Reproduire un article d’un média sans l’autorisation de l’auteur représente une violation de la loi sur le droit d’auteur. Je suis journaliste indépendante et je gagne ma vie à écrire des articles sur différents sujets. »
sur le coup je croyais que c’etait un mot sympa d’encouragement.
je penser qu’un article était pour dénoncer et pas juste ce faire du pognon. mais ok je vous comprends donc ok je vais les virer. encore MERCI.
je vais donc aller chercher un autre article sur ses sujets. et les remettre sur ce blog de merde.
je vous encourage à voir nos films de « a chaque probleme sa solution » http://achaqueprobleme.blogspot.com/ que nous realisons SANS POGNON et que nous mettons sur le net pour dénoncer des problemes des enfants dans le monde!
merci

Attitude de merde ici… Comme si un article était nécessairement du bien public. J’ai beaucoup de difficulté à comprendre ce genre de raisonnement. Mais bon. Je lui ai renvoyé un courriel poli, mais un peu plus ferme, malgré son ton plus ou moins gentil:

Bonjour Renaud,
Je ne voulais surtout pas vous offenser à ce point mais seulement vous informer que faire du copier-coller pour remplir les pages de votre blogue: c’est comme télécharger des films sur internet. C’est illégal.
Si vous aviez mis un extrait de l’article avec un lien vers l’original c’est légal… mais lorsque vous prenez le texte au complet sans souligner où l’article a été publié, ça consiste en une infraction à la loi sur le droit d’auteur.
Ce n’est surtout pas une question d’argent, seulement une question de droits. Ce texte m’appartient et j’en possède les droits, comme n’importe quelle auteur d’une « oeuvre » genre un film, une chanson, un livre.
Je vous l’ai mentionné dans mon courriel, si vous voulez garder les textes sur votre blogue, publiez le début du texte et renvoyez les gens sur le lien original pour terminer leur lecture. Cette pratique est tout à fait légale.
Vous êtes bien chanceux que ce soit moi qui vous l’apprenne qu’un journaliste du Libé ou du Monde qui vous envoie une mise en demeure au cul.
Bonne journée
Mariève Paradis

Et finalement, sa réponse… là je laisse tomber.
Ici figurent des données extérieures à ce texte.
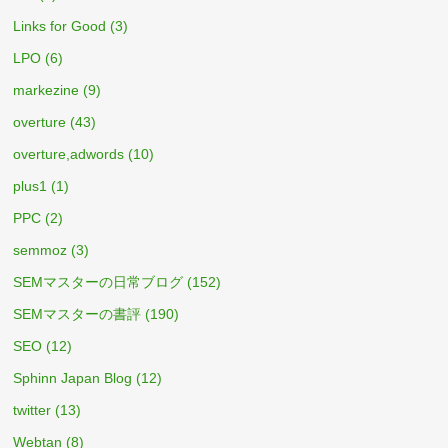
Links for Good
(3)
LPO
(6)
markezine
(9)
overture
(43)
overture,adwords
(10)
plus1
(1)
PPC
(2)
semmoz
(3)
SEMマスターの日常ブログ
(152)
SEMマスターの書評
(190)
SEO
(12)
Sphinn Japan Blog
(12)
twitter
(13)
Webtan
(8)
Le type est en manque d’affection ou d’attention, inutile de s’attarder inutilement:

coucou,
j’espère vraiment que le monde ou liberation ou autres me fassent un procès au cul, mais un gros procès. je pourrais passer à la télé et en plus vous faire la pub et bien évidemment faire la pub sur les films des enfants que je réalise.
merci encore.
dites moi les articles de vous que je dois virer.
encore désolé de vous avoir choqué.
merci.
reno)

Et c’est la vie d’une journaliste indépendant qui cherche seulement à faire reconnaître ses droits sur des articles qu’elle a écrit…  Ceci n’est pas une vengeance (bien que ça fasse du bien) mais plutôt un billet éducatif pour vous montrer ce que signifie reproduire du contenu sur internet…

Quand vous lisez des trucs sur internet, dites-vous que quelqu’un les a écrit et que si c’est bien écrit, il faut respecter cette oeuvre. Merci!